▶ [What to work on]:
Transcribe the records that follow, preserving every word.

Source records
++++++++++++++++++++

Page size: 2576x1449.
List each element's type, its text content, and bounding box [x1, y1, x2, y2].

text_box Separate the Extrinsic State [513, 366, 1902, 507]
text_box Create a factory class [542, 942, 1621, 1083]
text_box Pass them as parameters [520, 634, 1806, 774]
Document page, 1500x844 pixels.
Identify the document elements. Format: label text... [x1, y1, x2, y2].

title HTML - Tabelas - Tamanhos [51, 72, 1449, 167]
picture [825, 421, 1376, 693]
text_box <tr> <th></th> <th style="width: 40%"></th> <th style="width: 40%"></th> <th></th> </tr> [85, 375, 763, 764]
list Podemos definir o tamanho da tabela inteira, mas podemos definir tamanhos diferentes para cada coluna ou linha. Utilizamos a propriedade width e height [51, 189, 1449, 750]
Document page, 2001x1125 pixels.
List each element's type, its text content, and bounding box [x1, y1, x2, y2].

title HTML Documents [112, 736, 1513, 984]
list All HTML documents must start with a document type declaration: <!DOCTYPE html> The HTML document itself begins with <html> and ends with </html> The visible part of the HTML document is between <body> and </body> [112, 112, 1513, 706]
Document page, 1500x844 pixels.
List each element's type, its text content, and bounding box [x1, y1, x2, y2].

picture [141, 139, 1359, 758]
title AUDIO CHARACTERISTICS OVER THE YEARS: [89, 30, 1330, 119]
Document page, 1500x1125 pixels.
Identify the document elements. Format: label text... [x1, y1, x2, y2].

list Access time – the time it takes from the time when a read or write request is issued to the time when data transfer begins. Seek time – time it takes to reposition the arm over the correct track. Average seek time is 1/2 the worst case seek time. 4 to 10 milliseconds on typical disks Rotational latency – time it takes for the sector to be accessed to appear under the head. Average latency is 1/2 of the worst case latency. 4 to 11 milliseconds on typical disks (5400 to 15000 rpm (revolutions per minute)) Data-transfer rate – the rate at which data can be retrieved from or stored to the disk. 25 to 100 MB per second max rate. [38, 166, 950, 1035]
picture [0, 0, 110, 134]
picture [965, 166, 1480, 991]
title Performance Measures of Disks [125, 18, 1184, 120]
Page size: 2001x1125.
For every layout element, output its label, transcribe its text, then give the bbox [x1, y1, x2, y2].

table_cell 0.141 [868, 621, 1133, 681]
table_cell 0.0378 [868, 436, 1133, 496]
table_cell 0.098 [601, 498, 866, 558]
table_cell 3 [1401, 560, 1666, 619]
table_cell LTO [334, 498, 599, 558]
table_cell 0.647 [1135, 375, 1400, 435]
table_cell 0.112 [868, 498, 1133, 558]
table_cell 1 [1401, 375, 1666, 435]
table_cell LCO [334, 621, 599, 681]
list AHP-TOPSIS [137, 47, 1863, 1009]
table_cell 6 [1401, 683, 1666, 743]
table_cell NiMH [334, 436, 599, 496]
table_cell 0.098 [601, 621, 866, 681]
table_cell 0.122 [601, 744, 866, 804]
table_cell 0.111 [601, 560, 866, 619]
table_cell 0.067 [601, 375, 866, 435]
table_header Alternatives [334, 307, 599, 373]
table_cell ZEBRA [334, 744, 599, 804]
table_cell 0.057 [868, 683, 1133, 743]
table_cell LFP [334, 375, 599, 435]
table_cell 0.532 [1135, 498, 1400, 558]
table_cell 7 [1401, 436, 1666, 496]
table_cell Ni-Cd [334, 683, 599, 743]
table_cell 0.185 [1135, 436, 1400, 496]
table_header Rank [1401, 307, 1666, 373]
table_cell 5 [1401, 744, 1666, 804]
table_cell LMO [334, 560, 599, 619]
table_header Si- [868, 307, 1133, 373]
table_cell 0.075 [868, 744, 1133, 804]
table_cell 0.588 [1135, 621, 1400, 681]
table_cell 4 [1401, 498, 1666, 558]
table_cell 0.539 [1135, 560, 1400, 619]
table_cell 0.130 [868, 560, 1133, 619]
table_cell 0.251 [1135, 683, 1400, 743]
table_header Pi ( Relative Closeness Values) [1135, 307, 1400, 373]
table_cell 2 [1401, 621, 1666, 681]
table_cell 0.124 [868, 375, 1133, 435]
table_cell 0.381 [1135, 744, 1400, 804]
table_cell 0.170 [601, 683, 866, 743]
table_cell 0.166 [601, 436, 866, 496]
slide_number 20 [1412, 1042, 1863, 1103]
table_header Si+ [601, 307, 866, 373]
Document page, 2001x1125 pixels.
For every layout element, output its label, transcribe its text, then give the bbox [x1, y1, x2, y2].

++++++++++++++++++++

▶ [Answer to the problem]:
Page size: 2576x1449.
List each element's type, its text content, and bounding box [x1, y1, x2, y2].

text_box Separate the Extrinsic State [513, 366, 1902, 507]
text_box Create a factory class [542, 942, 1621, 1083]
text_box Pass them as parameters [520, 634, 1806, 774]
Document page, 1500x844 pixels.
Identify the document elements. Format: label text... [x1, y1, x2, y2].

title HTML - Tabelas - Tamanhos [51, 72, 1449, 167]
picture [825, 421, 1376, 693]
text_box <tr> <th></th> <th style="width: 40%"></th> <th style="width: 40%"></th> <th></th> </tr> [85, 375, 763, 764]
list Podemos definir o tamanho da tabela inteira, mas podemos definir tamanhos diferentes para cada coluna ou linha. Utilizamos a propriedade width e height [51, 189, 1449, 750]
Document page, 2001x1125 pixels.
List each element's type, its text content, and bounding box [x1, y1, x2, y2].

title HTML Documents [112, 736, 1513, 984]
list All HTML documents must start with a document type declaration: <!DOCTYPE html> The HTML document itself begins with <html> and ends with </html> The visible part of the HTML document is between <body> and </body> [112, 112, 1513, 706]
Document page, 1500x844 pixels.
List each element's type, its text content, and bounding box [x1, y1, x2, y2].

picture [141, 139, 1359, 758]
title AUDIO CHARACTERISTICS OVER THE YEARS: [89, 30, 1330, 119]
Document page, 1500x1125 pixels.
Identify the document elements. Format: label text... [x1, y1, x2, y2].

list Access time – the time it takes from the time when a read or write request is issued to the time when data transfer begins. Seek time – time it takes to reposition the arm over the correct track. Average seek time is 1/2 the worst case seek time. 4 to 10 milliseconds on typical disks Rotational latency – time it takes for the sector to be accessed to appear under the head. Average latency is 1/2 of the worst case latency. 4 to 11 milliseconds on typical disks (5400 to 15000 rpm (revolutions per minute)) Data-transfer rate – the rate at which data can be retrieved from or stored to the disk. 25 to 100 MB per second max rate. [38, 166, 950, 1035]
picture [0, 0, 110, 134]
picture [965, 166, 1480, 991]
title Performance Measures of Disks [125, 18, 1184, 120]
Page size: 2001x1125.
For every layout element, output its label, transcribe its text, then give the bbox [x1, y1, x2, y2].

table_cell 0.141 [868, 621, 1133, 681]
table_cell 0.0378 [868, 436, 1133, 496]
table_cell 0.098 [601, 498, 866, 558]
table_cell 3 [1401, 560, 1666, 619]
table_cell LTO [334, 498, 599, 558]
table_cell 0.647 [1135, 375, 1400, 435]
table_cell 0.112 [868, 498, 1133, 558]
table_cell 1 [1401, 375, 1666, 435]
table_cell LCO [334, 621, 599, 681]
list AHP-TOPSIS [137, 47, 1863, 1009]
table_cell 6 [1401, 683, 1666, 743]
table_cell NiMH [334, 436, 599, 496]
table_cell 0.098 [601, 621, 866, 681]
table_cell 0.122 [601, 744, 866, 804]
table_cell 0.111 [601, 560, 866, 619]
table_cell 0.067 [601, 375, 866, 435]
table_header Alternatives [334, 307, 599, 373]
table_cell ZEBRA [334, 744, 599, 804]
table_cell 0.057 [868, 683, 1133, 743]
table_cell LFP [334, 375, 599, 435]
table_cell 0.532 [1135, 498, 1400, 558]
table_cell 7 [1401, 436, 1666, 496]
table_cell Ni-Cd [334, 683, 599, 743]
table_cell 0.185 [1135, 436, 1400, 496]
table_header Rank [1401, 307, 1666, 373]
table_cell 5 [1401, 744, 1666, 804]
table_cell LMO [334, 560, 599, 619]
table_header Si- [868, 307, 1133, 373]
table_cell 0.075 [868, 744, 1133, 804]
table_cell 0.588 [1135, 621, 1400, 681]
table_cell 4 [1401, 498, 1666, 558]
table_cell 0.539 [1135, 560, 1400, 619]
table_cell 0.130 [868, 560, 1133, 619]
table_cell 0.251 [1135, 683, 1400, 743]
table_header Pi ( Relative Closeness Values) [1135, 307, 1400, 373]
table_cell 2 [1401, 621, 1666, 681]
table_cell 0.124 [868, 375, 1133, 435]
table_cell 0.381 [1135, 744, 1400, 804]
table_cell 0.170 [601, 683, 866, 743]
table_cell 0.166 [601, 436, 866, 496]
slide_number 20 [1412, 1042, 1863, 1103]
table_header Si+ [601, 307, 866, 373]
Document page, 2001x1125 pixels.
For every layout element, output its label, transcribe its text, then give the bbox [x1, y1, x2, y2].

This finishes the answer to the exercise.